--- Data in this exercise Enclosed Below ---
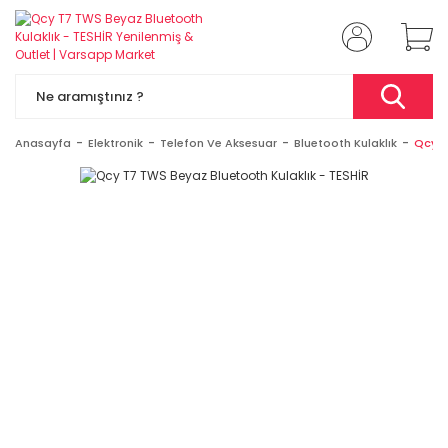
Anasayfa
Elektronik
Telefon Ve Aksesuar
Bluetooth Kulaklık
Qcy T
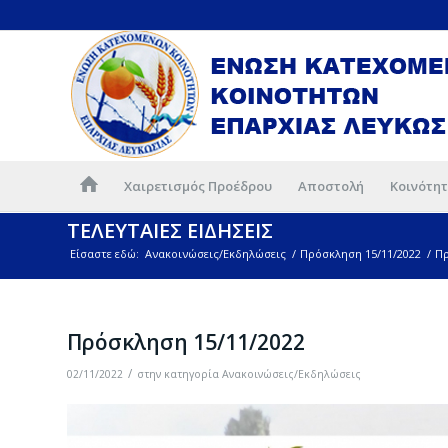
Χαιρετισμός Προέδρου
Αποστολή
Κοινότητ
ΤΕΛΕΥΤΑΙΕΣ ΕΙΔΗΣΕΙΣ
Είσαστε εδώ:
Ανακοινώσεις/Εκδηλώσεις
/
Πρόσκληση 15/11/2022
/
Πρ
Πρόσκληση 15/11/2022
/
02/11/2022
στην κατηγορία
Ανακοινώσεις/Εκδηλώσεις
--- End of Enclosed Data in this exercise ---
** What is being asked **
Exclude images and repeat all entries exactly.

** Exercise answer **
Anasayfa
Elektronik
Telefon Ve Aksesuar
Bluetooth Kulaklık
Qcy T
Χαιρετισμός Προέδρου
Αποστολή
Κοινότητ
ΤΕΛΕΥΤΑΙΕΣ ΕΙΔΗΣΕΙΣ
Είσαστε εδώ:
Ανακοινώσεις/Εκδηλώσεις
/
Πρόσκληση 15/11/2022
/
Πρ
Πρόσκληση 15/11/2022
/
02/11/2022
στην κατηγορία
Ανακοινώσεις/Εκδηλώσεις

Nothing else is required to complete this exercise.